Let's say you have a site called "Acme" setup in the Sites settings. You also created a corresponding User Group called "Acme." The handles for the Acme Site and Acme User Group are both "acme."

When you're on the Acme site's front-end, possibly example.com/acme depending on how you set up your site URLs, the {{ currentSite.handle }} tag will return acme.

To test if a user has access to content in your template you can use something like {% if currentUser.isInGroup(currentSite.handle) %}.

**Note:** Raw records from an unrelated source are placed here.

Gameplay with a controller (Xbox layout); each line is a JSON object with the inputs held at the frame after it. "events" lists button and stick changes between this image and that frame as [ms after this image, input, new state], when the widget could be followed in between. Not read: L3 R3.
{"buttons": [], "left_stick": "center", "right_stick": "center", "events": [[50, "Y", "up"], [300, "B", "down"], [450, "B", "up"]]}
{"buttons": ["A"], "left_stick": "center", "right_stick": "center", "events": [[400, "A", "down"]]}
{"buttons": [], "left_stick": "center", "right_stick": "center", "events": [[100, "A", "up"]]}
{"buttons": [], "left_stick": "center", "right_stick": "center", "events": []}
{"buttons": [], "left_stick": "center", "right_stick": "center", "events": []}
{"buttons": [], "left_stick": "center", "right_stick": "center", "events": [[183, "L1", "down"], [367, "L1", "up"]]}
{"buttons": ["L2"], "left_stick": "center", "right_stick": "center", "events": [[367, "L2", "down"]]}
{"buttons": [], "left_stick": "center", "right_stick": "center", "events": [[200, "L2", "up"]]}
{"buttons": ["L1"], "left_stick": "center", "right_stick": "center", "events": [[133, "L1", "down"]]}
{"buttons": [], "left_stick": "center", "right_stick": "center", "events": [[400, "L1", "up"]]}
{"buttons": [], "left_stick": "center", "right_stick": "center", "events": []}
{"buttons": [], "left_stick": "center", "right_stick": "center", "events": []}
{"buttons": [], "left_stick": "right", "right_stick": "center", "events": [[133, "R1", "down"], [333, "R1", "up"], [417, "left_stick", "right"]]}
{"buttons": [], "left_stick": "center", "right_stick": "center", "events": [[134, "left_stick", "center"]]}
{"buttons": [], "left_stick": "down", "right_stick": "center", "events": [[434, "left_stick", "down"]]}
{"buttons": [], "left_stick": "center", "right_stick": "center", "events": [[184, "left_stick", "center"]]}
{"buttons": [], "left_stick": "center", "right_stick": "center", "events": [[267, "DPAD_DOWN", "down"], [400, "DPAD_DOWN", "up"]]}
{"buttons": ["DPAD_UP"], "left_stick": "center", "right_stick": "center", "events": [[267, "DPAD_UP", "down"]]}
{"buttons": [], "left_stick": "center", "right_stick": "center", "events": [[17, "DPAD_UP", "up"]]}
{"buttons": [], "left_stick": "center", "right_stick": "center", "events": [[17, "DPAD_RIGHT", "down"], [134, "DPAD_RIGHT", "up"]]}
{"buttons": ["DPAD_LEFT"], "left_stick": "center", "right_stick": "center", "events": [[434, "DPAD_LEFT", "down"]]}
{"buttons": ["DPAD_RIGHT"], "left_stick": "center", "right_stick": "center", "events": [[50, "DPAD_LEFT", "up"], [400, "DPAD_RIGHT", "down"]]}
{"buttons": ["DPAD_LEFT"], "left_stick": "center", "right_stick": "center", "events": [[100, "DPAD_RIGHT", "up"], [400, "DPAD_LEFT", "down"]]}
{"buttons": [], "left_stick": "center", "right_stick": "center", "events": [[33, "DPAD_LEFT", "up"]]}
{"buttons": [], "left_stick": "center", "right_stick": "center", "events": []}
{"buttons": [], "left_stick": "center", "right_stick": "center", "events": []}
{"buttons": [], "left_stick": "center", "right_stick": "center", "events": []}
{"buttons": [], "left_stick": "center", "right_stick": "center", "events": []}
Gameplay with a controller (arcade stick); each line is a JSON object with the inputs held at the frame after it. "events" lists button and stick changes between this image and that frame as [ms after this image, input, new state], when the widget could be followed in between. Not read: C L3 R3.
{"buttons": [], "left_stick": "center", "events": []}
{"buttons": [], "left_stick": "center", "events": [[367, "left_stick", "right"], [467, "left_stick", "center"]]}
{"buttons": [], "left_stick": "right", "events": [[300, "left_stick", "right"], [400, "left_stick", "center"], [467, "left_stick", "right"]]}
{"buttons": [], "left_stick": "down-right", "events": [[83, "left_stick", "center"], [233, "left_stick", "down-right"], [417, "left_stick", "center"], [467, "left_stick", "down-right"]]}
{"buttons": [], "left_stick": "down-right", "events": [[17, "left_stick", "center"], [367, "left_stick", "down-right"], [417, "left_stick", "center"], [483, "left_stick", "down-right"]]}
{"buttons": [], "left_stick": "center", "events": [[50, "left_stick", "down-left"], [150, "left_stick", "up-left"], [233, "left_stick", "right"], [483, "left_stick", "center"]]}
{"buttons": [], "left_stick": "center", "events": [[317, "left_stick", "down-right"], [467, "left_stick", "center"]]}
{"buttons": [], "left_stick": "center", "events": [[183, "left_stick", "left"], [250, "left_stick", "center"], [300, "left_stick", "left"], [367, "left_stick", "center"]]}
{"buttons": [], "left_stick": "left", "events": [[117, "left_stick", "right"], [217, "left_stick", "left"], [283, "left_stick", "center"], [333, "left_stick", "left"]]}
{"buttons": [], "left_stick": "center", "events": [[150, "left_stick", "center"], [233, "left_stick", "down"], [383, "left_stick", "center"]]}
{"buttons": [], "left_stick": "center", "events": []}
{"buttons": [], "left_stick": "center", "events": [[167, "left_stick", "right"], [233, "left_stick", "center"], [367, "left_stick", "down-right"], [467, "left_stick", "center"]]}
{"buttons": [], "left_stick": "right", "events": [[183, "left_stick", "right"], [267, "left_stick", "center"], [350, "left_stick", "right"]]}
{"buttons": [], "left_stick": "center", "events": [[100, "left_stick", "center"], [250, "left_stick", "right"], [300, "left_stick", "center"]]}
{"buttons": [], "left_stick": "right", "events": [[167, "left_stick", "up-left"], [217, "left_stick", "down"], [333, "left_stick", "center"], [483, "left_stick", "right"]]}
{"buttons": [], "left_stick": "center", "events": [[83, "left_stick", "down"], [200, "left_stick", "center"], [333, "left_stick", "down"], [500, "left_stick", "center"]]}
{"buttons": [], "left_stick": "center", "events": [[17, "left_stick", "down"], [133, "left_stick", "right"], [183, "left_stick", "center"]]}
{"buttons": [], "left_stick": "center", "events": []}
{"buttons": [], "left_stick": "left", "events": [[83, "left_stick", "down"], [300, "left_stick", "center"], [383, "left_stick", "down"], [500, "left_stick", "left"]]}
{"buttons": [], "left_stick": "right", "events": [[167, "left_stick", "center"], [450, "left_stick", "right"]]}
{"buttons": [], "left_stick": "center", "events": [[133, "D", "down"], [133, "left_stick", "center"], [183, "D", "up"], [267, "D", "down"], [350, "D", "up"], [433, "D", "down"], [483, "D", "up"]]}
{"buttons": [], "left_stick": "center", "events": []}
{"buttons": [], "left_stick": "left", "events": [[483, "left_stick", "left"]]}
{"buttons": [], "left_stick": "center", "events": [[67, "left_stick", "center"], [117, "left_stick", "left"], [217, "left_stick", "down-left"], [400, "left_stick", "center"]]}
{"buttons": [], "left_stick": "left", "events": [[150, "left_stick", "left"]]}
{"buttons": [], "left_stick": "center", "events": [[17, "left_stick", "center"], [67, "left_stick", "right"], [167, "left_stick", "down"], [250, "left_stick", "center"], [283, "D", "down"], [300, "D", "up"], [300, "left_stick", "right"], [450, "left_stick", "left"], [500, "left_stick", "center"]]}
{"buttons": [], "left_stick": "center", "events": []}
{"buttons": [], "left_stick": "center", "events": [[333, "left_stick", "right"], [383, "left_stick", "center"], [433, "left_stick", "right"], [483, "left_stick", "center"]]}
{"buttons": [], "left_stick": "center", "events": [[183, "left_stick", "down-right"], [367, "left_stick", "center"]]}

Adding this to any template will prevent unauthorized access if a user is not in a group:

{% if not currentUser.isInGroup(currentSite.handle) %}  
  {% exit 403 %}
{% endif %}

You would also probably want to allow admins or users groups who can access the control panel:

allow admins:

{% if not currentUser.isInGroup(currentSite.handle) or not currentUser.admin %}  
  {% exit 403 %}
{% endif %}

... or allow any user that can access the control panel:

{% if not currentUser.isInGroup(currentSite.handle) or not currentUser.can('accessCp') %}  
  {% exit 403 %}
{% endif %}

Redirecting to the correct site after a login page is a little trickier because users can belong to more than one group.

But assuming that users only belong to one group you could redirect users to a sort of "routing" template that's only job is to send you to the right place.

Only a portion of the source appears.